According to experts, it is not worthwhile to use the income up to the maximum load, better caution. This is because if you have a payment problem you may not be able to pay it too high in the future. If you stop paying your loan, the lender will pay you default interest and you may even be on the KHR’s negative debtor list.
The disadvantage of setting a maturity that is too long is that you pay more, even with the same APR. The reason for this is that with a long maturity, the repayment installment is lower every month, but because the time it takes to repay the loan is longer, so you have to pay more interest to the bank.

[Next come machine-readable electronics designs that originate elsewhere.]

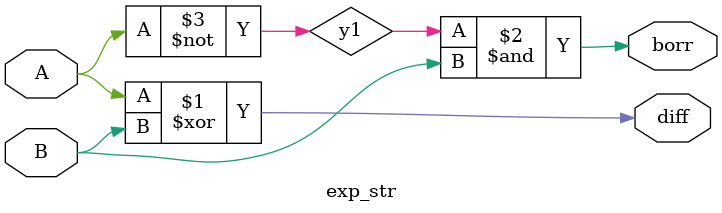
<source format=v>


module exp_str(diff, borr, A, B);
input A, B; output diff, borr;
xor g1(diff, A, B);
wire y1; not g2(y1, A);
and g3(borr, y1, B);
endmodule
</source>
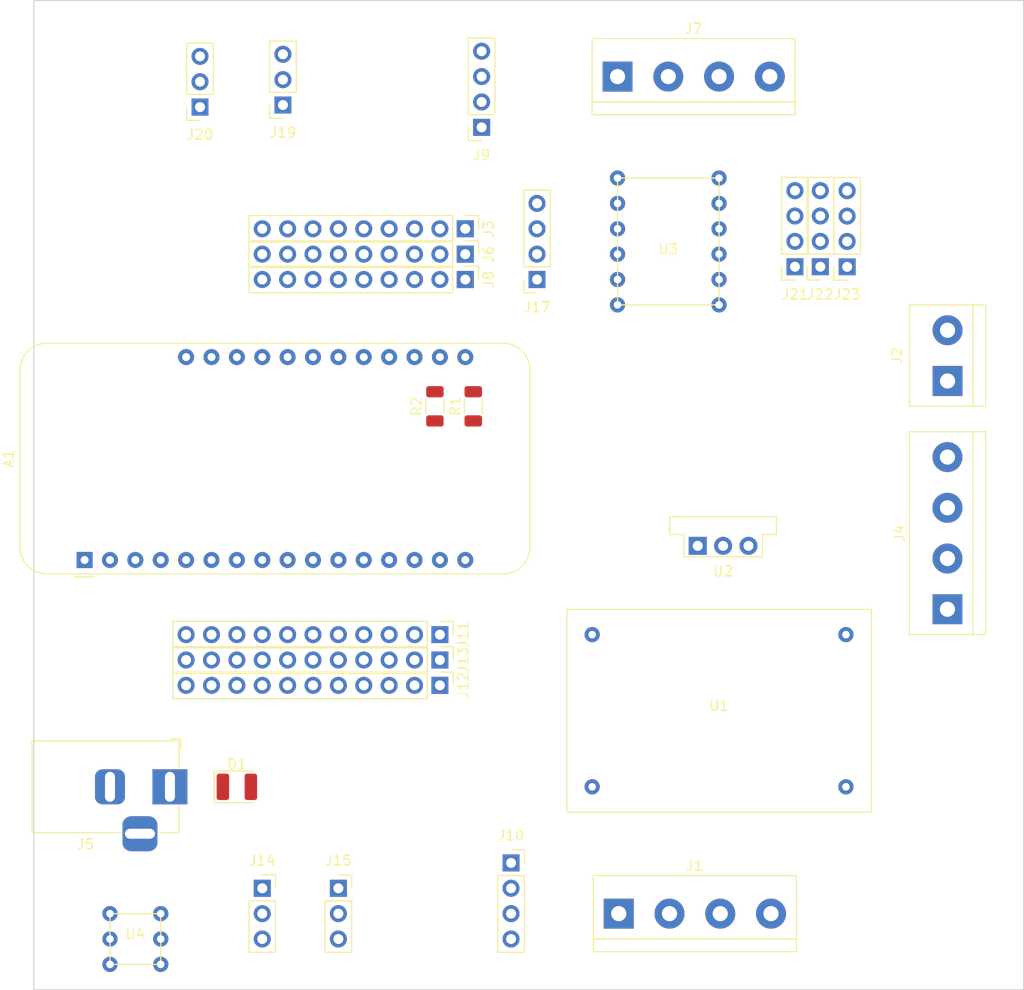
<source format=kicad_pcb>
(kicad_pcb (version 20211014) (generator pcbnew)

  (general
    (thickness 1.6)
  )

  (paper "A4")
  (layers
    (0 "F.Cu" signal)
    (31 "B.Cu" signal)
    (32 "B.Adhes" user "B.Adhesive")
    (33 "F.Adhes" user "F.Adhesive")
    (34 "B.Paste" user)
    (35 "F.Paste" user)
    (36 "B.SilkS" user "B.Silkscreen")
    (37 "F.SilkS" user "F.Silkscreen")
    (38 "B.Mask" user)
    (39 "F.Mask" user)
    (40 "Dwgs.User" user "User.Drawings")
    (41 "Cmts.User" user "User.Comments")
    (42 "Eco1.User" user "User.Eco1")
    (43 "Eco2.User" user "User.Eco2")
    (44 "Edge.Cuts" user)
    (45 "Margin" user)
    (46 "B.CrtYd" user "B.Courtyard")
    (47 "F.CrtYd" user "F.Courtyard")
    (48 "B.Fab" user)
    (49 "F.Fab" user)
    (50 "User.1" user)
    (51 "User.2" user)
    (52 "User.3" user)
    (53 "User.4" user)
    (54 "User.5" user)
    (55 "User.6" user)
    (56 "User.7" user)
    (57 "User.8" user)
    (58 "User.9" user)
  )

  (setup
    (pad_to_mask_clearance 0)
    (pcbplotparams
      (layerselection 0x00010fc_ffffffff)
      (disableapertmacros false)
      (usegerberextensions false)
      (usegerberattributes true)
      (usegerberadvancedattributes true)
      (creategerberjobfile true)
      (svguseinch false)
      (svgprecision 6)
      (excludeedgelayer true)
      (plotframeref false)
      (viasonmask false)
      (mode 1)
      (useauxorigin false)
      (hpglpennumber 1)
      (hpglpenspeed 20)
      (hpglpendiameter 15.000000)
      (dxfpolygonmode true)
      (dxfimperialunits true)
      (dxfusepcbnewfont true)
      (psnegative false)
      (psa4output false)
      (plotreference true)
      (plotvalue true)
      (plotinvisibletext false)
      (sketchpadsonfab false)
      (subtractmaskfromsilk false)
      (outputformat 1)
      (mirror false)
      (drillshape 1)
      (scaleselection 1)
      (outputdirectory "")
    )
  )

  (net 0 "")
  (net 1 "TX")
  (net 2 "RX")
  (net 3 "unconnected-(A1-Pad3)")
  (net 4 "GND")
  (net 5 "Net-(A1-Pad7)")
  (net 6 "D5")
  (net 7 "D6")
  (net 8 "Net-(A1-Pad10)")
  (net 9 "A0")
  (net 10 "A1")
  (net 11 "Net-(A1-Pad21)")
  (net 12 "Net-(A1-Pad22)")
  (net 13 "SDA")
  (net 14 "SCL")
  (net 15 "Net-(A1-Pad25)")
  (net 16 "unconnected-(A1-Pad27)")
  (net 17 "unconnected-(A1-Pad28)")
  (net 18 "+12VA")
  (net 19 "Net-(D1-Pad2)")
  (net 20 "+5VA")
  (net 21 "+3.3VA")
  (net 22 "+5V")
  (net 23 "Net-(J17-Pad1)")
  (net 24 "Net-(J17-Pad2)")
  (net 25 "Net-(J17-Pad3)")
  (net 26 "Net-(J17-Pad4)")
  (net 27 "Net-(J21-Pad1)")
  (net 28 "Net-(J21-Pad2)")
  (net 29 "Net-(J21-Pad3)")
  (net 30 "Net-(J21-Pad4)")
  (net 31 "+3.3V")
  (net 32 "unconnected-(U4-Pad3)")
  (net 33 "unconnected-(U4-Pad6)")
  (net 34 "unconnected-(A1-Pad1)")
  (net 35 "unconnected-(A1-Pad2)")
  (net 36 "Net-(A1-Pad8)")
  (net 37 "Net-(A1-Pad9)")
  (net 38 "SCK")
  (net 39 "MOSI")
  (net 40 "MISO")
  (net 41 "Net-(A1-Pad23)")
  (net 42 "Net-(A1-Pad24)")
  (net 43 "unconnected-(A1-Pad26)")
  (net 44 "unconnected-(A1-Pad16)")

  (footprint "Converter_DCDC:Converter_DCDC_Murata_OKI-78SR_Vertical" (layer "F.Cu") (at 91.8464 115.57))

  (footprint "Connector_BarrelJack:BarrelJack_Horizontal" (layer "F.Cu") (at 39.02 139.7))

  (footprint "Connector_PinHeader_2.54mm:PinHeader_1x11_P2.54mm_Vertical" (layer "F.Cu") (at 66.04 124.46 -90))

  (footprint "Connector_PinSocket_2.54mm:PinSocket_1x03_P2.54mm_Vertical" (layer "F.Cu") (at 48.26 149.86))

  (footprint "TerminalBlock:TerminalBlock_bornier-4_P5.08mm" (layer "F.Cu") (at 116.84 121.92 90))

  (footprint "Connector_PinHeader_2.54mm:PinHeader_1x09_P2.54mm_Vertical" (layer "F.Cu") (at 68.58 88.9 -90))

  (footprint "TerminalBlock:TerminalBlock_bornier-2_P5.08mm" (layer "F.Cu") (at 116.85 99.06 90))

  (footprint "Connector_PinHeader_2.54mm:PinHeader_1x09_P2.54mm_Vertical" (layer "F.Cu") (at 68.58 83.82 -90))

  (footprint "Connector_PinSocket_2.54mm:PinSocket_1x03_P2.54mm_Vertical" (layer "F.Cu") (at 42.03 71.635 180))

  (footprint "my-packages:dcdc-converter" (layer "F.Cu") (at 93.98 132.08))

  (footprint "Connector_PinHeader_2.54mm:PinHeader_1x09_P2.54mm_Vertical" (layer "F.Cu") (at 68.58 86.36 -90))

  (footprint "Diode_SMD:D_1210_3225Metric" (layer "F.Cu") (at 45.72 139.7))

  (footprint "TerminalBlock:TerminalBlock_bornier-4_P5.08mm" (layer "F.Cu") (at 83.94 152.4))

  (footprint "my-packages:dip-12pin" (layer "F.Cu") (at 88.9 86.36))

  (footprint "Connector_PinHeader_2.54mm:PinHeader_1x11_P2.54mm_Vertical" (layer "F.Cu") (at 66.04 129.54 -90))

  (footprint "Connector_PinSocket_2.54mm:PinSocket_1x04_P2.54mm_Vertical" (layer "F.Cu") (at 73.1625 147.32))

  (footprint "Connector_PinSocket_2.54mm:PinSocket_1x03_P2.54mm_Vertical" (layer "F.Cu") (at 55.88 149.86))

  (footprint "TerminalBlock:TerminalBlock_bornier-4_P5.08mm" (layer "F.Cu") (at 83.82 68.58))

  (footprint "Resistor_SMD:R_1206_3216Metric" (layer "F.Cu") (at 69.38 101.6 90))

  (footprint "Connector_PinSocket_2.54mm:PinSocket_1x04_P2.54mm_Vertical" (layer "F.Cu") (at 104.115 87.62 180))

  (footprint "Connector_PinSocket_2.54mm:PinSocket_1x04_P2.54mm_Vertical" (layer "F.Cu") (at 106.8 87.63 180))

  (footprint "Connector_PinSocket_2.54mm:PinSocket_1x04_P2.54mm_Vertical" (layer "F.Cu") (at 75.7625 88.9 180))

  (footprint "Connector_PinSocket_2.54mm:PinSocket_1x04_P2.54mm_Vertical" (layer "F.Cu") (at 70.2175 73.66 180))

  (footprint "Connector_PinSocket_2.54mm:PinSocket_1x04_P2.54mm_Vertical" (layer "F.Cu") (at 101.575 87.62 180))

  (footprint "Connector_PinHeader_2.54mm:PinHeader_1x11_P2.54mm_Vertical" (layer "F.Cu") (at 66.04 127 -90))

  (footprint "Connector_PinSocket_2.54mm:PinSocket_1x03_P2.54mm_Vertical" (layer "F.Cu") (at 50.33 71.4275 180))

  (footprint "Resistor_SMD:R_1206_3216Metric" (layer "F.Cu") (at 65.54 101.6 90))

  (footprint "Module:Adafruit_Feather" (layer "F.Cu") (at 30.48 116.9865 90))

  (footprint "my-packages:dip-6pin" (layer "F.Cu") (at 35.56 154.94))

  (gr_rect (start 25.4 60.96) (end 124.46 160.02) (layer "Edge.Cuts") (width 0.1) (fill none) (tstamp ffbc7762-3b73-472c-9e95-831af88df1d7))

)

</source>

People are taking out more and more loans, for two reasons. One is that a personal loan is easier to obtain than a mortgage loan, and the amount you can borrow as a personal loan has been higher in recent years, up to $ 10 million. Another reason is the escaped real estate prices, which typically lead to very large amounts of money being taken up by clients when it comes to home loans. In the past, loan disbursements above HUF 10 million were rare, but today this can be said to be general. Therefore, because of the high loan amount, many people think it is safest to pay off the loan in small installments over a long period of time, even if it is more expensive.
Final or early repayment
People are confident that they may get a larger amount over the life of the loan, and therefore more people are using the option of early or early repayment. It is worth choosing this solution, though many are afraid of it. It is important to know that the final or early repayment comes with a fee which is not too high but you can still gain much more than you can lose. Saving a large amount or even your entire outstanding debt can save you a lot. If you can pay off only part of your loan, you will already win because there will be so much less credit that needs to be repaid, so you can even pay off less.